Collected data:
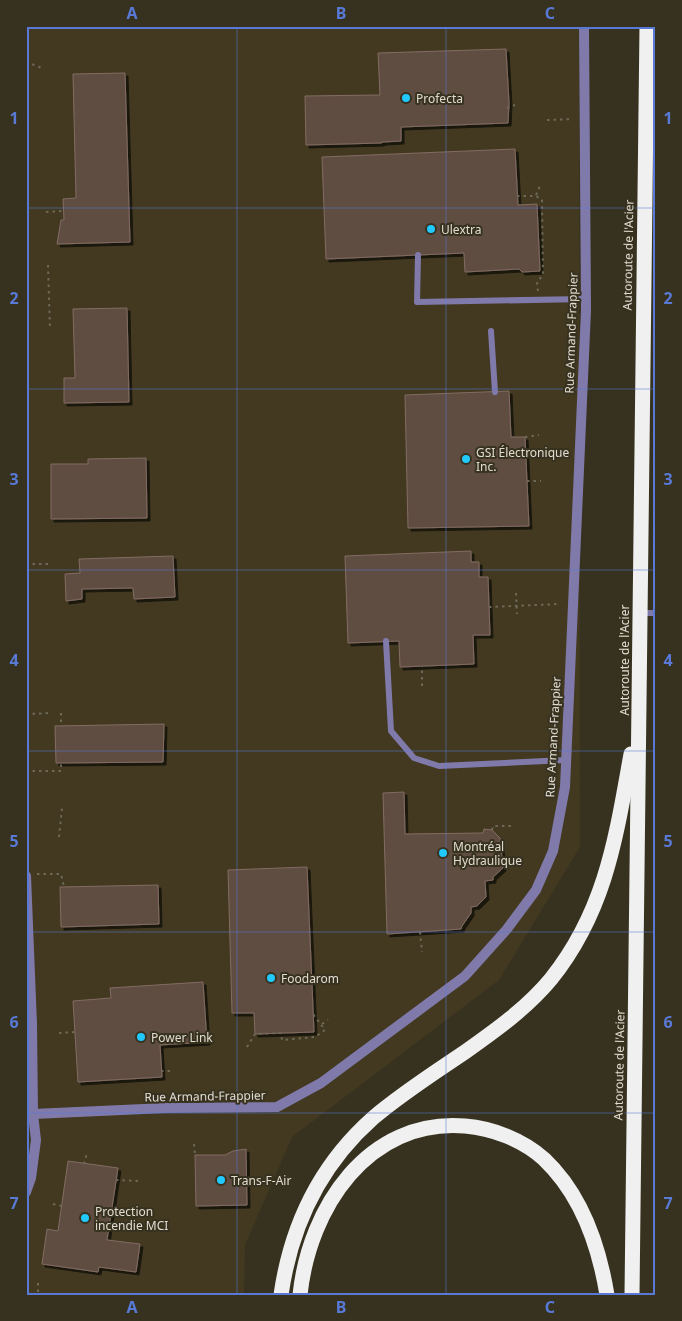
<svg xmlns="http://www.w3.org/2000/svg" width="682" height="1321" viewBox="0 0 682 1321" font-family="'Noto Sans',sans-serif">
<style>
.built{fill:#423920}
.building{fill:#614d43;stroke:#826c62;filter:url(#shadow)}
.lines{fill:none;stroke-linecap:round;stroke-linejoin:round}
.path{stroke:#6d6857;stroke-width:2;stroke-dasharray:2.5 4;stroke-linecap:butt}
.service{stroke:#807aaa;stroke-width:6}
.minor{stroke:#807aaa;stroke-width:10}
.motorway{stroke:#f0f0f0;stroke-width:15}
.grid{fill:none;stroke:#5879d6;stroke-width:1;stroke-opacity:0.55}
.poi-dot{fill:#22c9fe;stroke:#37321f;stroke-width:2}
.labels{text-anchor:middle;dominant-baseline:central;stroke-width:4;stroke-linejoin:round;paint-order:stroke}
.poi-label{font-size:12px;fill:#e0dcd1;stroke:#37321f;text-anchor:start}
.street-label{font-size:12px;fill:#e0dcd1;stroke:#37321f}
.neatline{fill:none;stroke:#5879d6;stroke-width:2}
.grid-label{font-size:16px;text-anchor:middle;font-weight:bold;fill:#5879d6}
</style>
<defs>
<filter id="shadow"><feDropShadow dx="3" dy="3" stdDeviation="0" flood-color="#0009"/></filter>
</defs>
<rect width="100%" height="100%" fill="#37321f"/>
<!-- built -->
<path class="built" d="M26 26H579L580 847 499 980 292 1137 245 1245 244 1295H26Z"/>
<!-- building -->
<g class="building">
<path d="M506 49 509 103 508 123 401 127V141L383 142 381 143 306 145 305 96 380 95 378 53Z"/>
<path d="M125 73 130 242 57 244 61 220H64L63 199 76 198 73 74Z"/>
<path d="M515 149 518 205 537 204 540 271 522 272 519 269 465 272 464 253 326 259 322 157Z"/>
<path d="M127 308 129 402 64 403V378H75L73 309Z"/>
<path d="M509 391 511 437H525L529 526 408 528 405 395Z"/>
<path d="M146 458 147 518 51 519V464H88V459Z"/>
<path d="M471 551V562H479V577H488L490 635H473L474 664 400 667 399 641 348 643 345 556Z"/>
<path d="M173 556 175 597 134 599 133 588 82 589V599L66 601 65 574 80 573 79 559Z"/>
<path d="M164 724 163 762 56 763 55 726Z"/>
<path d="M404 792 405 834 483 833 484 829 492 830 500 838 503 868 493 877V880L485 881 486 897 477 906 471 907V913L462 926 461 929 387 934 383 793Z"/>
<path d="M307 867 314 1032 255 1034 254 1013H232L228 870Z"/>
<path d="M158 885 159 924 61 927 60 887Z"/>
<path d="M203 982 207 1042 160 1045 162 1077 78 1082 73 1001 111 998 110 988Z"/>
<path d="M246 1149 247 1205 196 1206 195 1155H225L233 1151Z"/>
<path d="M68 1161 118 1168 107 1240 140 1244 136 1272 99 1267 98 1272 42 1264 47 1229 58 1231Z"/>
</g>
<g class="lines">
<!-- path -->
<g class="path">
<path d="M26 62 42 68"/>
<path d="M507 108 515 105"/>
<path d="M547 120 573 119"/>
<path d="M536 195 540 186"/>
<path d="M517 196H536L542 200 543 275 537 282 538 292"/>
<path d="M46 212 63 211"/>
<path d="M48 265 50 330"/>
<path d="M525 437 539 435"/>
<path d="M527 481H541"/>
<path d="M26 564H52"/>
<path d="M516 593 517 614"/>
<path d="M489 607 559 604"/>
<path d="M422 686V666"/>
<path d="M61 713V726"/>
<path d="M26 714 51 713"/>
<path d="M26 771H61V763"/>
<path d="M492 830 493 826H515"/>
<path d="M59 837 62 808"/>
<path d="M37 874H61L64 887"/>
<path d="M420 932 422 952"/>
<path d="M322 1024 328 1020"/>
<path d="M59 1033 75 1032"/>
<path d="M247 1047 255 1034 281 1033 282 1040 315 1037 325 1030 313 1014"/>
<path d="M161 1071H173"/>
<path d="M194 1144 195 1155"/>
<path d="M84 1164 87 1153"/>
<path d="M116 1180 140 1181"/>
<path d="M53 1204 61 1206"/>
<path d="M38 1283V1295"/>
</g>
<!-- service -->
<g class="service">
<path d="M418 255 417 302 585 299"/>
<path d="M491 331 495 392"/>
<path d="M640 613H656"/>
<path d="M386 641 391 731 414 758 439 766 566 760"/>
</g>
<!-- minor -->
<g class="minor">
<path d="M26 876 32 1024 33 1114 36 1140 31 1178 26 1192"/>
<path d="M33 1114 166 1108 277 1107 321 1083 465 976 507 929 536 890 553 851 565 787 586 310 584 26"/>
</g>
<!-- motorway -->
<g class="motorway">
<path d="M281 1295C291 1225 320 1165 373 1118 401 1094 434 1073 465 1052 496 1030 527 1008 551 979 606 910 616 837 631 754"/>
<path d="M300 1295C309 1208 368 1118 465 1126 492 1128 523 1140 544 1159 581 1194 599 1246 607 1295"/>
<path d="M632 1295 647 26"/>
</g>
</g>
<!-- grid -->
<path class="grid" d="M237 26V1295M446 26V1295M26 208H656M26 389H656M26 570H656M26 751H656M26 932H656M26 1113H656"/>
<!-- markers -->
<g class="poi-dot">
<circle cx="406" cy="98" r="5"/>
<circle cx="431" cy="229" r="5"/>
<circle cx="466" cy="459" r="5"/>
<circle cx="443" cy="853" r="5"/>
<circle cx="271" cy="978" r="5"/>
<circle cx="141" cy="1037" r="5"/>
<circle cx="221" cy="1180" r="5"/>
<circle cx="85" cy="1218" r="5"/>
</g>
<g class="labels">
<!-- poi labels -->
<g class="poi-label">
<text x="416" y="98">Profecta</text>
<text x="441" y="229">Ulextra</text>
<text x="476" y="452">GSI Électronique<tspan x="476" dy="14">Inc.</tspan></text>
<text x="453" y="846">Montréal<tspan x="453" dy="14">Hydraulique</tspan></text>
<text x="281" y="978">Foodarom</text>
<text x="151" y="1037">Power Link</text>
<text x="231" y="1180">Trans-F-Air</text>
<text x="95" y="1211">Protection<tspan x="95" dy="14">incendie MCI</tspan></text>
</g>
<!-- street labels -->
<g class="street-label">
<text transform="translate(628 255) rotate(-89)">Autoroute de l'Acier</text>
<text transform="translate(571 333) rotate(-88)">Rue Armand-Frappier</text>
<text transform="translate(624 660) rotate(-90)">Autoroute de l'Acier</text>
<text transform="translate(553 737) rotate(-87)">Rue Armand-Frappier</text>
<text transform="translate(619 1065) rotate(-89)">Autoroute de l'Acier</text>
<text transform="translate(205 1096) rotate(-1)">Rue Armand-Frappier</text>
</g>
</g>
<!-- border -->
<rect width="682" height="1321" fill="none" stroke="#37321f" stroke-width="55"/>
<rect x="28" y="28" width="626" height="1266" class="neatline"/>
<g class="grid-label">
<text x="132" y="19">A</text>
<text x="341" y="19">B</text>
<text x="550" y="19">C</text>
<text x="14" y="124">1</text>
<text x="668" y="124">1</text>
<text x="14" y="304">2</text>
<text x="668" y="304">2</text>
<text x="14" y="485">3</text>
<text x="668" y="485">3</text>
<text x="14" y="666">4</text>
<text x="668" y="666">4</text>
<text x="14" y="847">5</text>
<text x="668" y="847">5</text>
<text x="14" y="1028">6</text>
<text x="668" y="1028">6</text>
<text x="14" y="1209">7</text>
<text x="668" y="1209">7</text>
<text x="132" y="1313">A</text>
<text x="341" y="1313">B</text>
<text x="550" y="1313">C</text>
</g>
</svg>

* * *

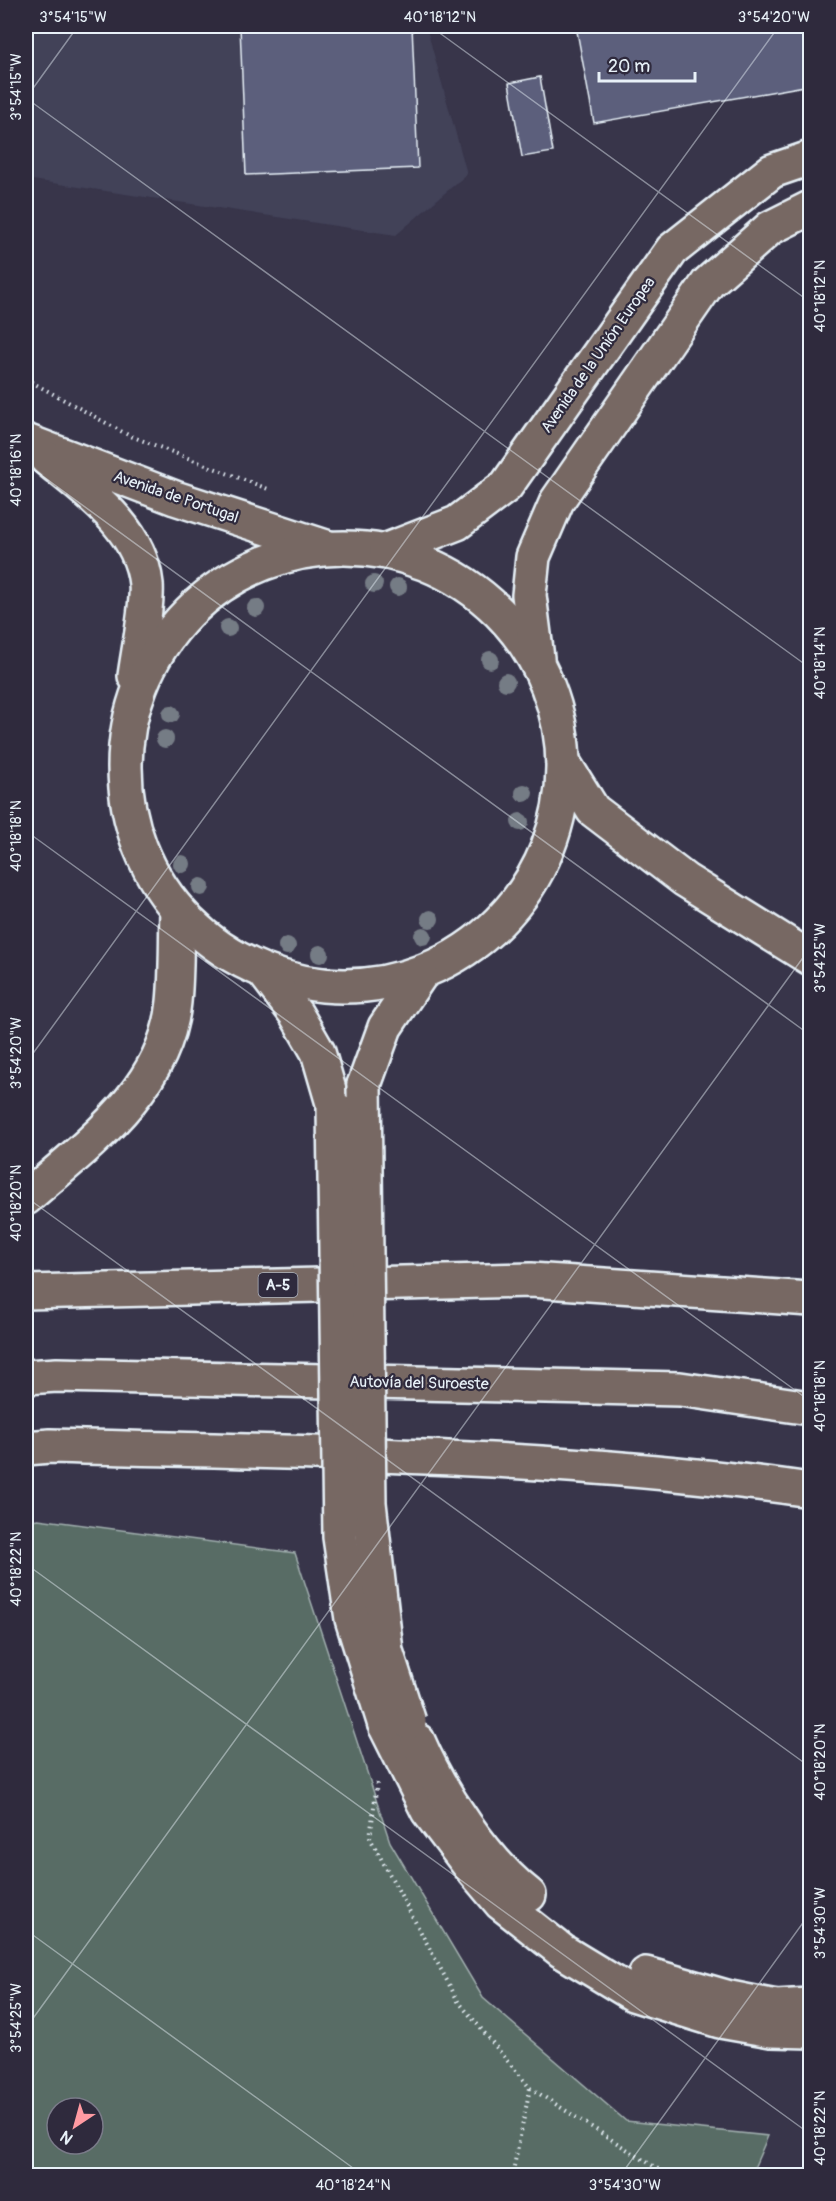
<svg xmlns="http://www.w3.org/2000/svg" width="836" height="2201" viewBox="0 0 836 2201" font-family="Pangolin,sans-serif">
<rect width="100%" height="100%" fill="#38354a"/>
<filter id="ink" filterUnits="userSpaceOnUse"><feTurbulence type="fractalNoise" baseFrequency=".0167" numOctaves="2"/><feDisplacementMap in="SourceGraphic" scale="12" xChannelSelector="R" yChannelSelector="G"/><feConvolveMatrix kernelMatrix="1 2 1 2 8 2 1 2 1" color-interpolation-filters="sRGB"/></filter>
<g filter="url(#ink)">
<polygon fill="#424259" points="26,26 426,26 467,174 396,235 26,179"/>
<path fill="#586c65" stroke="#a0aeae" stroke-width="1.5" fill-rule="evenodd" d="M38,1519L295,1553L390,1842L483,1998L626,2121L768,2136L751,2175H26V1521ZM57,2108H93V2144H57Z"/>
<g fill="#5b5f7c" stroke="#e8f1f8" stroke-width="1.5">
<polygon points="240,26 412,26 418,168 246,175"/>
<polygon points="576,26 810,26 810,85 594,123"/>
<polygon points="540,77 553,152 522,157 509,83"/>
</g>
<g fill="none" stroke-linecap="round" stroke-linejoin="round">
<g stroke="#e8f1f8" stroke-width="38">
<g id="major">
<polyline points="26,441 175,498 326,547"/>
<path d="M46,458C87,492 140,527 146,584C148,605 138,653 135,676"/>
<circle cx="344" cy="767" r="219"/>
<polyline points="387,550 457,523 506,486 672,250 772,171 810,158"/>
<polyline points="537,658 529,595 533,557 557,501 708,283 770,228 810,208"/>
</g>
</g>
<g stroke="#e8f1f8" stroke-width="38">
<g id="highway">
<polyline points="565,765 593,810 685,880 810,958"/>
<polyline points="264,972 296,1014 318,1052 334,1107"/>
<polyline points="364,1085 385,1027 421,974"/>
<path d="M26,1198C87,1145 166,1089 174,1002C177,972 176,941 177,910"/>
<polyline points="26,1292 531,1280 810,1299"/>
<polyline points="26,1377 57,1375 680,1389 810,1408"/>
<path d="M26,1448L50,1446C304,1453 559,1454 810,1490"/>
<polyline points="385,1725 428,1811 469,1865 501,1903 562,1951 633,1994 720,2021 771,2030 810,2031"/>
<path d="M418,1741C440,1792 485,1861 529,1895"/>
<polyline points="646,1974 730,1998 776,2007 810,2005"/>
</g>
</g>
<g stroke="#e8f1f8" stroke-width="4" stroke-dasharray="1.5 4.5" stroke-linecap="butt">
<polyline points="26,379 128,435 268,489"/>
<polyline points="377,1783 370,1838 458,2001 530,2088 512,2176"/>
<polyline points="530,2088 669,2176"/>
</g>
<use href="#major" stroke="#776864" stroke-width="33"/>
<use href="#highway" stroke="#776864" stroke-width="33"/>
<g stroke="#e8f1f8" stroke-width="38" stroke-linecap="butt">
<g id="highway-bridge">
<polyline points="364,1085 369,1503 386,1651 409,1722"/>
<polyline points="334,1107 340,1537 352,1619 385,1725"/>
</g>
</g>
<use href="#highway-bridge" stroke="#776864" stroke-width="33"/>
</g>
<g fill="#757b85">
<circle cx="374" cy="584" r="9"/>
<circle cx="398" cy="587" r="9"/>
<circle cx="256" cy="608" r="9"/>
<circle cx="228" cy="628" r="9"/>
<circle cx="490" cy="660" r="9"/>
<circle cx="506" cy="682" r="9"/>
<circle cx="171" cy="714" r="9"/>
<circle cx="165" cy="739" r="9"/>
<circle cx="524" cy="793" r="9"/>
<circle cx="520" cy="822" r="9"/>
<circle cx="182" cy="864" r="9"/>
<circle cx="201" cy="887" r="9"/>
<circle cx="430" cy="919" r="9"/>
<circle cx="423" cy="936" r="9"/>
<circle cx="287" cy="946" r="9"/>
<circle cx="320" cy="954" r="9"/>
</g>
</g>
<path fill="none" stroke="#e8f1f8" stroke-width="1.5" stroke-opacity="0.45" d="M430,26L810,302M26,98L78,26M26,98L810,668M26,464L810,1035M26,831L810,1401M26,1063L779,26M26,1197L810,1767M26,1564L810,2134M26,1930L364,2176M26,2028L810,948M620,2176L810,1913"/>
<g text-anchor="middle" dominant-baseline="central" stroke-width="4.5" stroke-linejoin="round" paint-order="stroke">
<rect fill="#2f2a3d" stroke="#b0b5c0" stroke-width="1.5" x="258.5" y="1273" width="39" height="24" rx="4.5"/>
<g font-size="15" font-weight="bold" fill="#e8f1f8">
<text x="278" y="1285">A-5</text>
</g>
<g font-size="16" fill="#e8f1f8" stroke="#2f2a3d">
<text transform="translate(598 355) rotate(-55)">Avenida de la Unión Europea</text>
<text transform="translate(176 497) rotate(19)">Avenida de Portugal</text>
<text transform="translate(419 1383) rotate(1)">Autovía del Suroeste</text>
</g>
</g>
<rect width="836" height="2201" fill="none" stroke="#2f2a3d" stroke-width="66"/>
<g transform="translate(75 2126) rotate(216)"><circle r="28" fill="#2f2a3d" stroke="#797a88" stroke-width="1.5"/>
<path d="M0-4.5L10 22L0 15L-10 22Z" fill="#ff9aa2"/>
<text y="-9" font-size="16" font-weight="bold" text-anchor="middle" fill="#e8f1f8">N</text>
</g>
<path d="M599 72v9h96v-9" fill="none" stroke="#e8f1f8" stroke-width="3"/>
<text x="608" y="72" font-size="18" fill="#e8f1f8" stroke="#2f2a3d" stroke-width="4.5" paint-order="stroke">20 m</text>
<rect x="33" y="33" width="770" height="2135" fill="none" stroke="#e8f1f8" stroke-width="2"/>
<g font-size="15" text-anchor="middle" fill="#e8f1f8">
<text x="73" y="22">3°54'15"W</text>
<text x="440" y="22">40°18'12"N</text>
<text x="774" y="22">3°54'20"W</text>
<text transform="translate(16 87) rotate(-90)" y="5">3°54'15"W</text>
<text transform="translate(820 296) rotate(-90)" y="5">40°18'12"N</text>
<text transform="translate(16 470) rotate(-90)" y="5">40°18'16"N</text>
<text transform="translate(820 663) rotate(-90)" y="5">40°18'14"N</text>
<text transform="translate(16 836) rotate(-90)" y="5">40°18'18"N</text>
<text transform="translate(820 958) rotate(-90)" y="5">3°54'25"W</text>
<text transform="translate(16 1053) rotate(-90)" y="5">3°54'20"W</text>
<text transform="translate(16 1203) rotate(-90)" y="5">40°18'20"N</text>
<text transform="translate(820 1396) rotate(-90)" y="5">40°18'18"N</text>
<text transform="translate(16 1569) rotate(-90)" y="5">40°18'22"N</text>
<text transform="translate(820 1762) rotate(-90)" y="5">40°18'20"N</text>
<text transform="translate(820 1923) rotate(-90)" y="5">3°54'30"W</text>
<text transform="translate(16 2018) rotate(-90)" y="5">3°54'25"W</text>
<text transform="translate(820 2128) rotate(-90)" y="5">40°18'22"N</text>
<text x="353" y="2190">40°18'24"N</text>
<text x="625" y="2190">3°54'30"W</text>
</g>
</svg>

Assigned task: Take each line above that contains "lines" and copy it out.

Reply to the exercise:
.lines{fill:none;stroke-linecap:round;stroke-linejoin:round}
<g class="lines">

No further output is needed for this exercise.